Yes, but it probably doesn't need to be. If this became a high-frequency, high-volume operation (hundreds of candidates daily), the practical optimization would be:
- Use Sonnet for the scoring phase, Opus only for adversarial review — likely 70 to 80% cost reduction with minimal quality loss.
- Or use a cheaper model for a rough first pass, then Opus for the detailed evaluation of the top tier.
But hiring is low-frequency, high-stakes, and hard to undo. At $65 to process an entire pipeline with full auditability and iterable criteria, the conclusion is clear: use the best model. Don't trade judgment quality for marginal cost savings.
The bigger picture
What's genuinely exciting about this experiment isn't "AI can screen resumes" — that's not a new idea. It's that the dynamic workflow model — code orchestrating a fleet of AI agents — makes certain categories of work structurable, reproducible, and iterable for the first time.
Hiring is just the entry point.
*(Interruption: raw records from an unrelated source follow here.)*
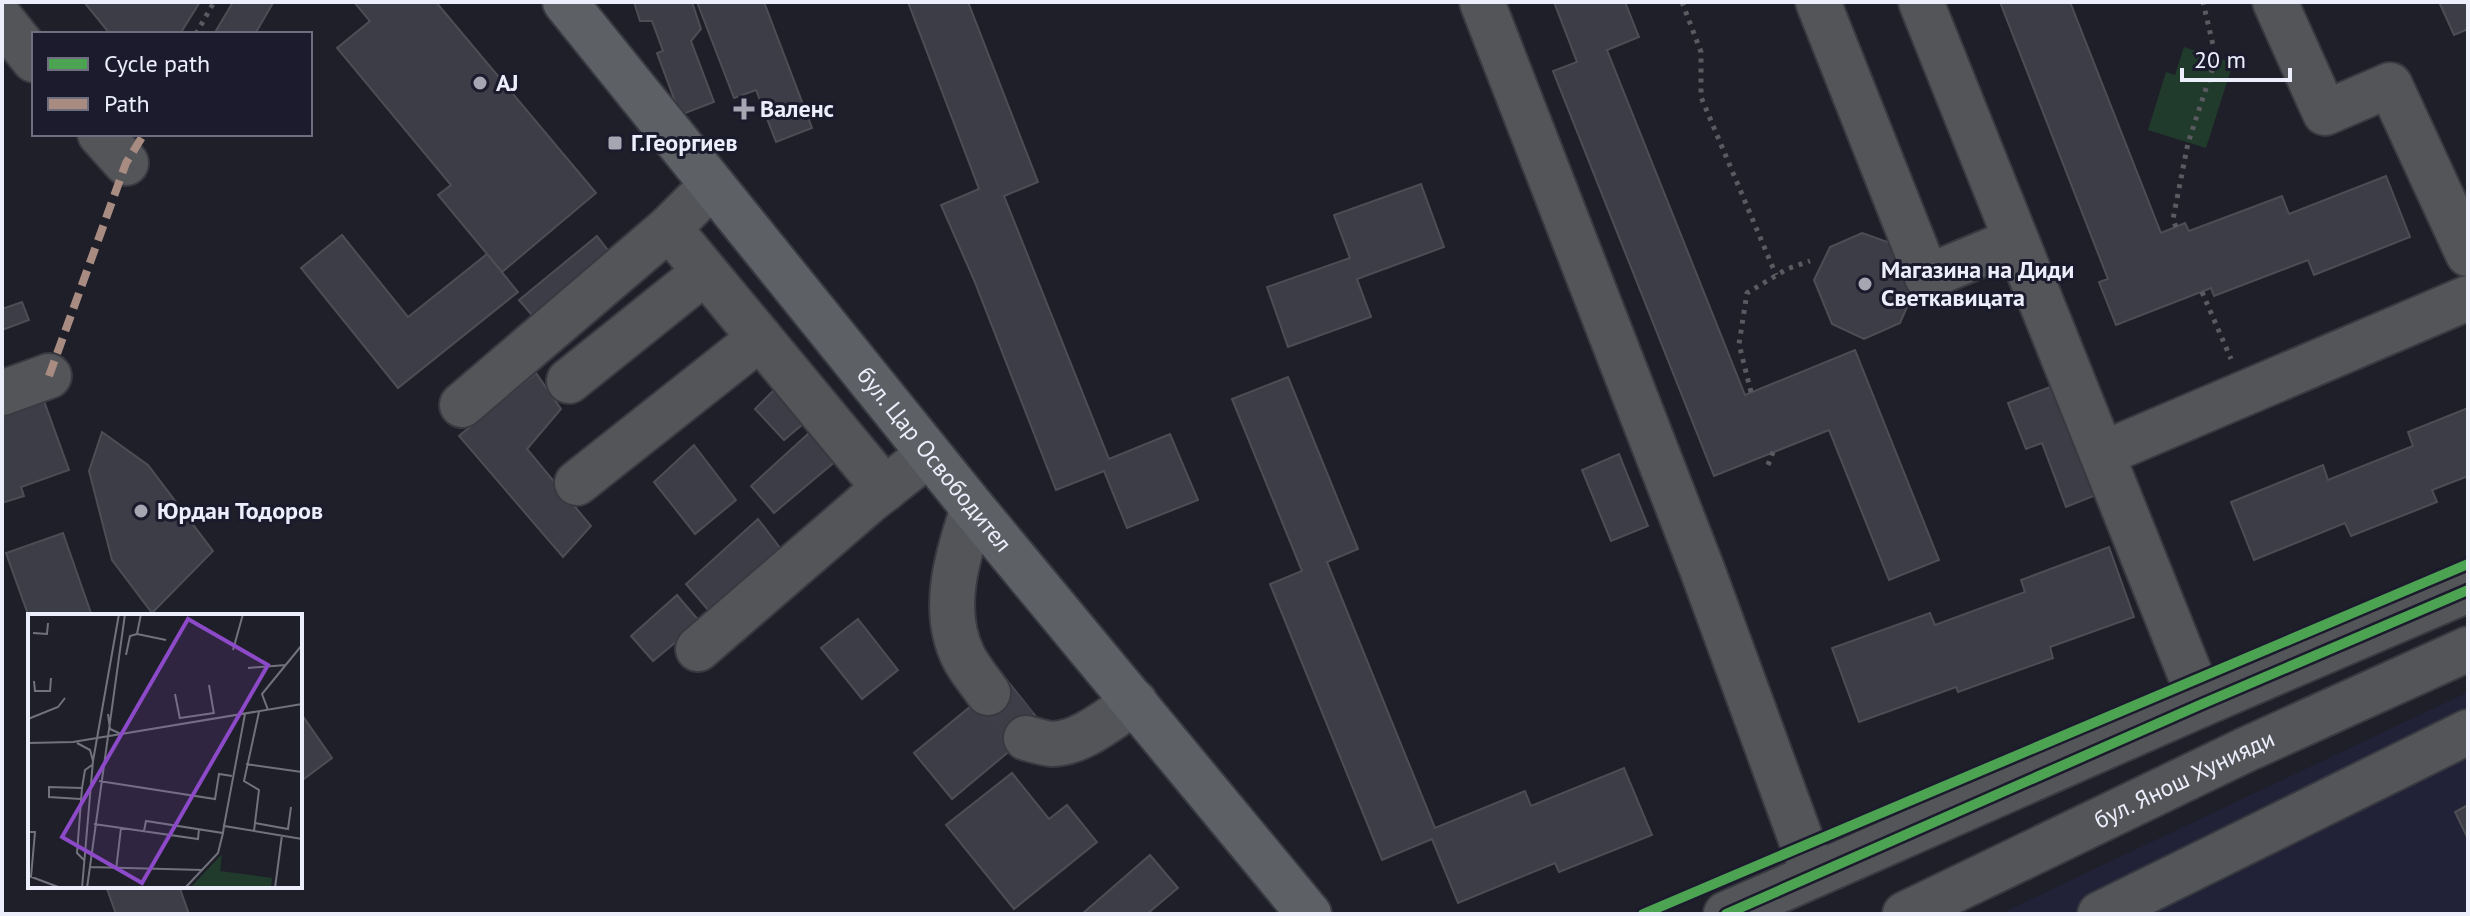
<svg xmlns="http://www.w3.org/2000/svg" width="2470" height="916" viewBox="0 0 2470 916" font-family="'PT Sans',sans-serif">
<style>
.built{fill:#212137}
.green{fill:#203a2b}
.building{fill:#3d3d47;stroke:#4d4d56;stroke-width:2}
.lines{fill:none;stroke-linecap:round;stroke-linejoin:round}
.minor-tunnel{stroke:#3e3e48;stroke-width:44;stroke-dasharray:44 22;stroke-linecap:butt}
.minor-casing{stroke:#393941;stroke-width:48}
.major-casing{stroke:#393941;stroke-width:48}
.path{stroke:#5a5b60;stroke-width:5;stroke-dasharray:4 6;stroke-linecap:butt}
.minor{stroke:#535559;stroke-width:44}
.major{stroke:#5d6065;stroke-width:44}
.quiet{stroke:#a88b81;stroke-width:8;stroke-dasharray:16 8;stroke-linecap:butt}
.cycleway-casing{stroke:#1b1b2d;stroke-width:15}
.cycleway{stroke:#4ca352;stroke-width:10}
.poi-dot{fill:#a5a6b2;stroke:#1b1b2d;stroke-width:3}
.labels{text-anchor:middle;stroke-width:6;stroke-linejoin:round;paint-order:stroke}
.poi-label{font-size:24px;font-weight:bold;fill:#edeefb;stroke:#1b1b2d;text-anchor:start}
.street-label{font-size:24px;fill:#edeefb;stroke:#1b1b2d}
.inset-road{fill:none;stroke:#71727d;stroke-width:2}
.view{fill:#8c49c8;fill-opacity:0.15;stroke:#8c49c8;stroke-width:4}
.inset-edge{fill:none;stroke:#edeefb;stroke-width:4}
</style>
<rect width="100%" height="100%" fill="#1f1f29"/>
<path class="built" d="M2468,692V914H2000L2073,879Z"/>
<path class="green" d="M2184,47L2233,63L2206,148L2148,130L2166,72L2175,75Z"/>
<g class="building">
<path d="M84,2H200L180,34H110Z"/>
<path d="M233,2H282L273,3L255,34H214Z"/>
<path d="M354,2H436L596,193L502,272L438,195L451,185L337,48L370,21Z"/>
<path d="M634,2H692L701,29L691,41L714,102L680,115L657,53L663,51L652,21H640Z"/>
<path d="M697,2H764L812,128L776,142L756,90L734,98Z"/>
<path d="M908,2H968L1038,182L1004,196L1109,459L1170,434L1198,500L1127,528L1104,471L1056,490L974,280L941,205L979,189Z"/>
<path d="M1554,2H1625L1639,37L1607,50L1745,395L1855,350L1939,560L1889,580L1829,430L1714,476L1553,71L1577,62Z"/>
<path d="M2000,2H2070L2161,233L2185,223L2189,231L2282,196L2289,214L2386,176L2410,237L2314,275L2308,260L2214,296L2211,288L2116,325L2099,282L2108,279Z"/>
<path d="M2439,2H2468V29L2454,35Z"/>
<path d="M1421,184L1444,247L1357,279L1371,317L1288,347L1267,287L1350,258L1334,215Z"/>
<path d="M1862,233L1896,245L1915,289L1900,323L1864,339L1832,324L1814,280L1830,247Z"/>
<path d="M342,235L408,317L487,254L518,292L398,388L301,268Z"/>
<path d="M597,236L620,266L544,329L519,300Z"/>
<path d="M22,302L29,320L2,330V309Z"/>
<path d="M536,373L561,409L527,449L591,526L563,557L459,436Z"/>
<path d="M788,376L816,413L784,440L755,409Z"/>
<path d="M1288,377L1358,549L1327,562L1435,828L1525,791L1531,806L1624,768L1652,835L1559,872L1555,863L1458,903L1432,839L1382,860L1270,584L1302,571L1232,399Z"/>
<path d="M2058,384L2106,491L2066,507L2042,443L2026,449L2008,403Z"/>
<path d="M44,401L69,470L21,487L24,496L2,503V407Z"/>
<path d="M2468,408V476L2432,490L2437,502L2351,536L2345,523L2254,560L2231,502L2323,465L2328,480L2413,446L2408,432Z"/>
<path d="M820,423L844,454L774,513L751,486Z"/>
<path d="M102,432L148,465L213,551L152,613L112,560L89,471Z"/>
<path d="M694,445L736,500L695,534L654,482Z"/>
<path d="M1619,454L1648,526L1611,541L1582,470Z"/>
<path d="M758,519L781,549L709,611L686,584Z"/>
<path d="M63,533L92,616H30V620L6,553Z"/>
<path d="M2109,547L2134,617L2050,647L2053,658L1958,692L1956,687L1859,722L1832,648L1930,613L1935,625L2025,592L2021,580Z"/>
<path d="M677,595L700,622L653,661L631,636Z"/>
<path d="M858,619L898,670L862,699L821,648Z"/>
<path d="M1005,678L1042,724L952,799L914,753Z"/>
<path d="M300,712L332,758L300,782Z"/>
<path d="M1012,773L1049,819L1067,805L1097,842L1014,909L946,825Z"/>
<path d="M2468,805V839L2455,812Z"/>
<path d="M1150,855L1178,888L1147,914H1082Z"/>
<path d="M106,886H179L189,914H116Z"/>
</g>
<g class="lines">
<path class="minor-tunnel" d="M988,693L1026,738"/>
<defs>
<g id="minor">
<path d="M1482,2L1702,569L1814,875"/>
<path d="M1818,2L1927,277L2016,240"/>
<path d="M1921,2L2202,704"/>
<path d="M2275,2L2325,113L2390,85L2468,254"/>
<path d="M2,20L34,60"/>
<path d="M100,134L126,163"/>
<path d="M669,228L885,489"/>
<path d="M569,381L705,272"/>
<path d="M2,393L49,376"/>
<path d="M462,405L669,228L712,185"/>
<path d="M2102,454L2468,298"/>
<path d="M577,483L760,338"/>
<path d="M973,508C958,555 940,609 963,656C969,669 980,681 988,693"/>
<path d="M698,649L868,502L929,454"/>
<path d="M1026,738C1034,740 1043,743 1051,744C1081,744 1112,717 1135,702"/>
<path d="M1726,914L2202,704L2468,590"/>
<path id="s1" d="M1905,914L2245,750L2468,649"/>
<path d="M2100,914L2468,732"/>
</g>
<g id="major">
<path id="s2" d="M565,2L973,508L1309,914"/>
</g>
</defs>
<use href="#minor" class="minor-casing"/>
<use href="#major" class="major-casing"/>
<g class="path">
<path d="M1682,2L1701,52V97L1776,275"/>
<path d="M196,34L214,2"/>
<path d="M2176,227L2173,219L2188,143L2216,58L2203,2"/>
<path d="M2202,292L2231,359"/>
<path d="M1751,392L1739,344L1747,293L1787,269L1810,261"/>
<path d="M1768,465L1773,452"/>
</g>
<use href="#minor" class="minor"/>
<use href="#major" class="major"/>
<path class="quiet" d="M49,376L126,163L144,134"/>
<defs>
<g id="cycleway">
<path d="M1643,914L2468,564"/>
<path d="M1726,914L2202,704L2468,590"/>
</g>
</defs>
<use href="#cycleway" class="cycleway-casing"/>
<use href="#cycleway" class="cycleway"/>
</g>
<g class="poi-dot">
<circle cx="480" cy="83" r="8"/>
<path d="M740 97h8v8h8v8h-8v8h-8v-8h-8v-8h8z"/>
<rect x="607" y="135" width="16" height="16" rx="4"/>
<circle cx="1865" cy="284" r="8"/>
<circle cx="141" cy="511" r="8"/>
</g>
<g class="labels">
<g class="poi-label">
<text x="496" y="91">AJ</text>
<text x="760" y="117">Валенс</text>
<text x="631" y="151">Г.Георгиев</text>
<text x="1881" y="278">Магазина на Диди<tspan x="1881" dy="28">Светкавицата</tspan></text>
<text x="157" y="519">Юрдан Тодоров</text>
</g>
<g class="street-label">
<text dy="8" stroke="none"><textPath href="#s2" startOffset="588">бул. Цар Освободител</textPath></text>
<text dy="8" stroke="none"><textPath href="#s1" startOffset="310">бул. Янош Хунияди</textPath></text>
</g>
</g>
<g transform="translate(28 614)">
<rect width="274" height="274" fill="#1f1f29"/>
<path d="M194,240L192,257L244,264L243,274H162Z" fill="#203a2b"/>
<path class="inset-road" d="M113,0L109,20L138,26M5,19L19,20L20,9M205,36L215,0M98,41L102,22L109,20M220,54L258,51M6,67L7,77H22L23,64M181,71L186,100M147,80L152,105M240,96L234,80L274,31M80,100L82,115L93,120M152,104L186,99M0,105L30,93L37,84M0,129L45,128L274,90M49,129L62,136L65,147M218,150L274,158M71,167L187,185L191,160L204,162M53,185L21,183V173L54,174M227,209L260,215L263,193M66,210L170,225L171,215M196,212L217,100M116,217L118,207L195,219L196,212L274,225M226,217L231,176L216,167L231,98M0,218H7L3,263M56,246L49,239L54,174L57,156L64,151M61,253L175,256M88,256L93,214M1,262L33,274M54,274L65,147L91,0M59,274L97,0M157,274L190,239L195,219M247,274L254,221"/>
<path class="view" d="M160,5L240,51L114,269L34,223Z"/>
<rect width="274" height="274" class="inset-edge"/>
</g>
<rect width="2470" height="916" fill="none" stroke="#edeefb" stroke-width="8"/>
<rect x="32" y="32" width="280" height="104" fill="#1b1b2d" stroke="#6f6f7f" stroke-width="2"/>
<rect x="48" y="58" width="40" height="12" fill="#4ca352" stroke="#6f6f7f" stroke-width="2"/>
<text x="104" y="72" font-size="24" fill="#edeefb">Cycle path</text>
<rect x="48" y="98" width="40" height="12" fill="#a88b81" stroke="#6f6f7f" stroke-width="2"/>
<text x="104" y="112" font-size="24" fill="#edeefb">Path</text>
<path d="M2182 68v12h108v-12" fill="none" stroke="#edeefb" stroke-width="4"/>
<text x="2194" y="68" font-size="24" fill="#edeefb" stroke="#1b1b2d" stroke-width="6" paint-order="stroke">20 m</text>
</svg>
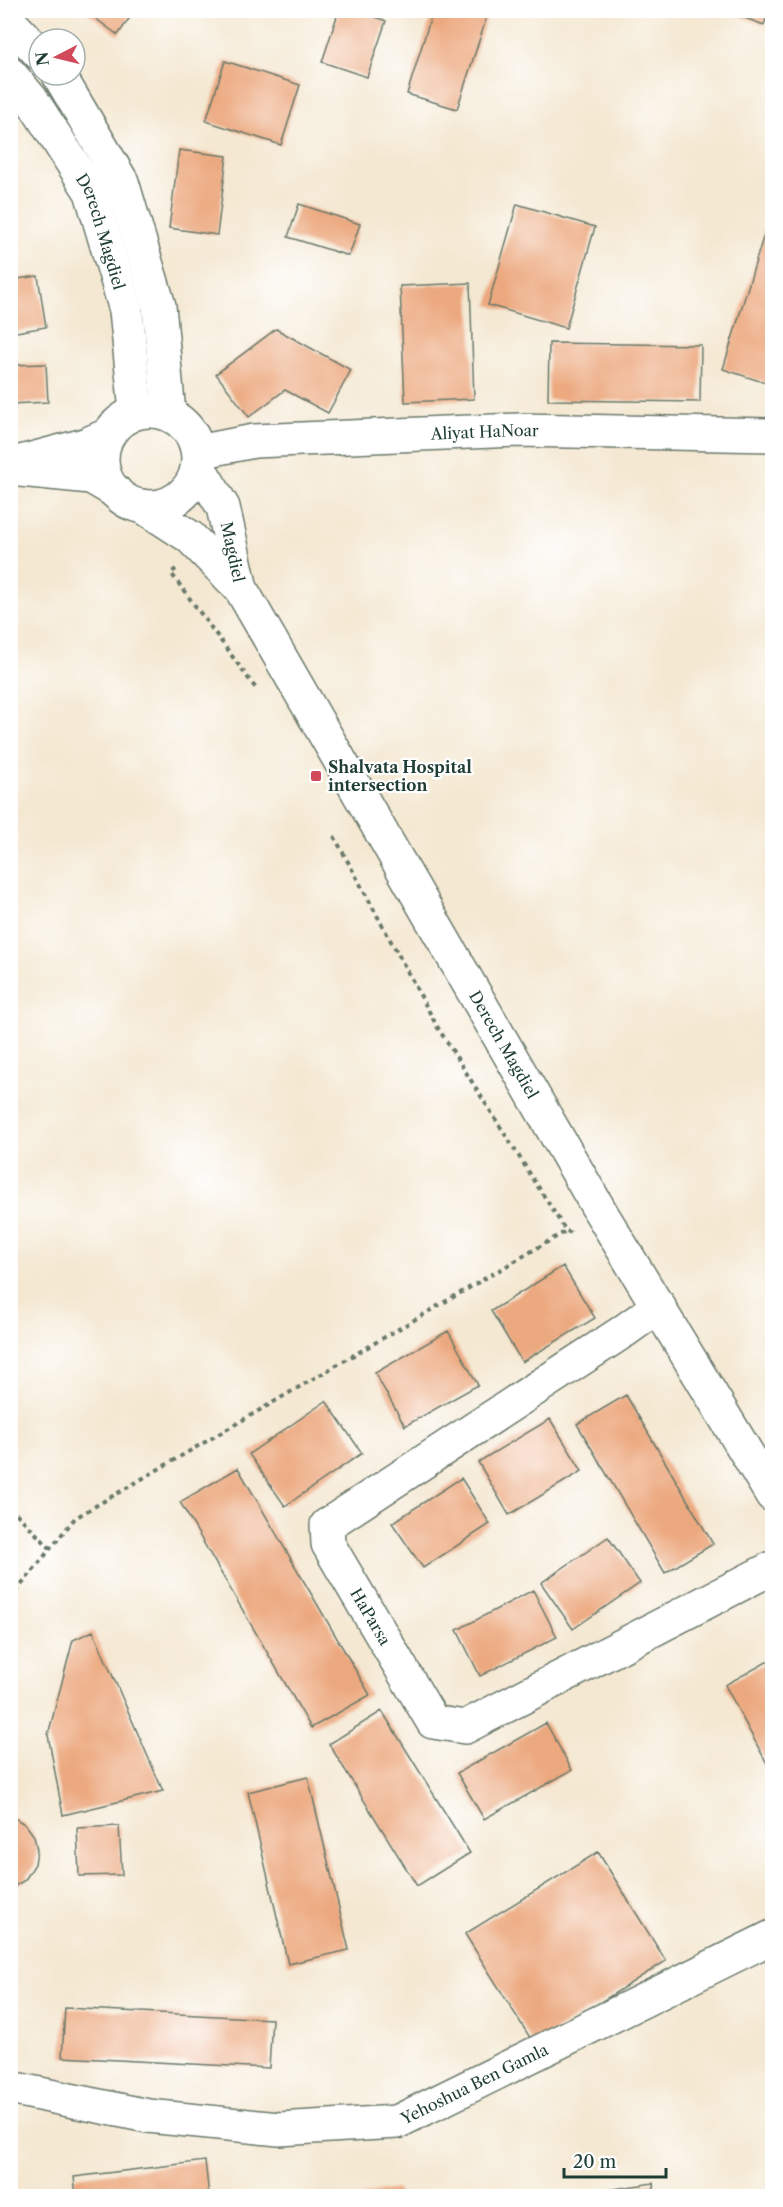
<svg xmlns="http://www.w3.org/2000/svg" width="783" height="2207" viewBox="0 0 783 2207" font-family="'Libre Caslon Text',serif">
  <rect width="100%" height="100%" fill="#fff"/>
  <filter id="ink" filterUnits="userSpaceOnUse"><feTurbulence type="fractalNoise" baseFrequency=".0167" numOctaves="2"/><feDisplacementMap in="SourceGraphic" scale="12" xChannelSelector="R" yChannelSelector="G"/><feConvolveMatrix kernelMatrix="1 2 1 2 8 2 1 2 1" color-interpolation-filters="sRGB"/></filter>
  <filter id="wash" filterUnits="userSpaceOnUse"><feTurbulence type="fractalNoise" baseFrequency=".008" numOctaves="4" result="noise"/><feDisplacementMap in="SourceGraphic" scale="24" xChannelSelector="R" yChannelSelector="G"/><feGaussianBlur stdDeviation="1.35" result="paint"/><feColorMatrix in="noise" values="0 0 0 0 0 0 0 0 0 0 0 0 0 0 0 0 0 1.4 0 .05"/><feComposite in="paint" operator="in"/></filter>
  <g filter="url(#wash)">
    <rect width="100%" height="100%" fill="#f4e8d2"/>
    <g id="blocks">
      <path fill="#eca87e" d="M84,10h51l-17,25z
        M339,10h16l31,11 -19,56 -45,-15z
        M433,10h56l-32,99 -50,-15z
        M723,10h46l-5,15z
        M225,61l75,24 -19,60 -75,-24z
        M179,150l48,6 -10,79 -48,-7z
        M299,204l61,20 -11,32 -61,-19z
        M517,204l78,23 -29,101 -78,-23z
        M772,208v177l-49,-16z
        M38,276l8,51 -36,6v-53z
        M470,283l4,116 -69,3 -5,-116z
        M276,329l75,41 -23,43 -43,-23 -36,27 -33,-43z
        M549,343l152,2 -1,57 -152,-2z
        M46,364l2,38 -38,2v-39z
        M563,1266l32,52 -73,44 -31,-51z
        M448,1331l30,54 -73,41 -30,-53z
        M626,1395l87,149 -48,29 -88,-149z
        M326,1401l36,52 -77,53 -36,-52z
        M550,1419l32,52 -73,44 -31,-53z
        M238,1468l132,227 -59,33 -131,-226z
        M461,1478l29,46 -67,44 -31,-45z
        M608,1537l32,46 -67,46 -32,-46z
        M533,1590l24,47 -77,39 -23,-46z
        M93,1631l70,160 -100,24 -15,-80 25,-95z
        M772,1659v114l-47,-88z
        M382,1711l88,142 -53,33 -88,-142z
        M10,1715l4,14 -2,18h-2z
        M546,1723l26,47 -88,49 -27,-46z
        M308,1777l41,173 -61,14 -40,-172z
        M10,1815l16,10 8,11 3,14 -2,14 -10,16 -15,9z
        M119,1826l3,49 -43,1 -2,-48z
        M598,1852l68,109 -132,83 -69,-110z
        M65,2008l207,11 -3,49 -207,-11z
        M205,2161l4,35h-133l-2,-19z
        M653,2183l2,13h-81v-1z
        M397,2189l1,7h-36v-1z"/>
    </g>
  </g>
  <g filter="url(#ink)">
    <use href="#blocks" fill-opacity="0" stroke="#6a796b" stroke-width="1.5"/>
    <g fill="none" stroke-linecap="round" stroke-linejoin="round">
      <defs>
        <g id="minor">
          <path id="s1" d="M198,452l56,-11 265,-11 253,5"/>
          <path d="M21,462l64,-17 23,-10"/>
          <path d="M10,469l81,8 24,14"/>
          <path id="s2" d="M659,1306l-35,25 -297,194 1,19 105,178 32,5 307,-159"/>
          <path id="s3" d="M10,2088l138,28 131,13 118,-7 375,-185"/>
        </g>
        <g id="major">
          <path d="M10,22l29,31"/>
          <path id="s4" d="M10,74l22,26 59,92 35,118 10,102"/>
          <path d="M59,75l63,107 37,124 10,108"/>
          <circle cx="150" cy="459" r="48"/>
          <path id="s5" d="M198,466l25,41 18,82"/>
          <path id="s6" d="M142,506l48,31 51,52 359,622 172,284"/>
        </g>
      </defs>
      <use href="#minor" stroke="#6a796b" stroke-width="36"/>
      <use href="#major" stroke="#6a796b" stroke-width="36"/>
      <path stroke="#6a796b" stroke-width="4" stroke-dasharray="4.5 4.5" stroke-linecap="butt" d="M176,569l-5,4 86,117
        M334,836l104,192 128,203 6,2
        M10,1507l41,42
        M10,1599l65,-81 493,-288"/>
      <use href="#minor" stroke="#fff" stroke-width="33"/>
      <use href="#major" stroke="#fff" stroke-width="33"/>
    </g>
  </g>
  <rect fill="#d1495b" stroke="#fff" stroke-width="2" x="310" y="770" width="12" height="12" rx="3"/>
  <g text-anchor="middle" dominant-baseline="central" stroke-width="4.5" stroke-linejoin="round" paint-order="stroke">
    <g font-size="16" fill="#1f3d34" stroke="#fff">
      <text stroke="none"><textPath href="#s4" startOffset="184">Derech Magdiel</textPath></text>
      <text stroke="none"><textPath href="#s1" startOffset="288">Aliyat HaNoar</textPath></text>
      <text stroke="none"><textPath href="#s5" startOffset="94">Magdiel</textPath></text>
      <text stroke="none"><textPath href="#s6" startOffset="656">Derech Magdiel</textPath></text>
      <text stroke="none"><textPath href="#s2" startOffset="501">HaParsa</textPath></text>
      <text stroke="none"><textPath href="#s3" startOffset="477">Yehoshua Ben Gamla</textPath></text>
    </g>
    <g font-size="16" font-weight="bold" fill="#1f3d34" stroke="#fff" text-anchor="start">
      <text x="328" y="767">Shalvata Hospital<tspan x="328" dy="18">intersection</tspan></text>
    </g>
  </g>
  <rect width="783" height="2207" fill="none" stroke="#fff" stroke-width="36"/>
  <g transform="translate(57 57) rotate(263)"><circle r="28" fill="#ffffff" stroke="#a5b1ae" stroke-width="1.5"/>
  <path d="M0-4.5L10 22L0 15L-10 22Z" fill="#d1495b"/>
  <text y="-9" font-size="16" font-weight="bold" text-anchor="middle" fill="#1f3d34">N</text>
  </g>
  <path d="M564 2168v9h102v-9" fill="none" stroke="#1f3d34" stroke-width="3"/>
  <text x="573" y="2168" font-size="18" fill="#1f3d34" stroke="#ffffff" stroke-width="4.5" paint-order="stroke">20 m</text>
</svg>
The same pattern — criteria as readable files + fan-out parallel evaluation + adversarial review + deterministic aggregation — transfers to any domain where you need to make consistent, high-volume subjective judgments: content moderation, code review, user feedback triage, competitive analysis, due diligence.
The rubric is v0.1. It's not perfect. But it's now a versioned, debatable, improvable asset — not an implicit agreement that lives in someone's head. That shift, more than any individual result, is what this experiment was really about.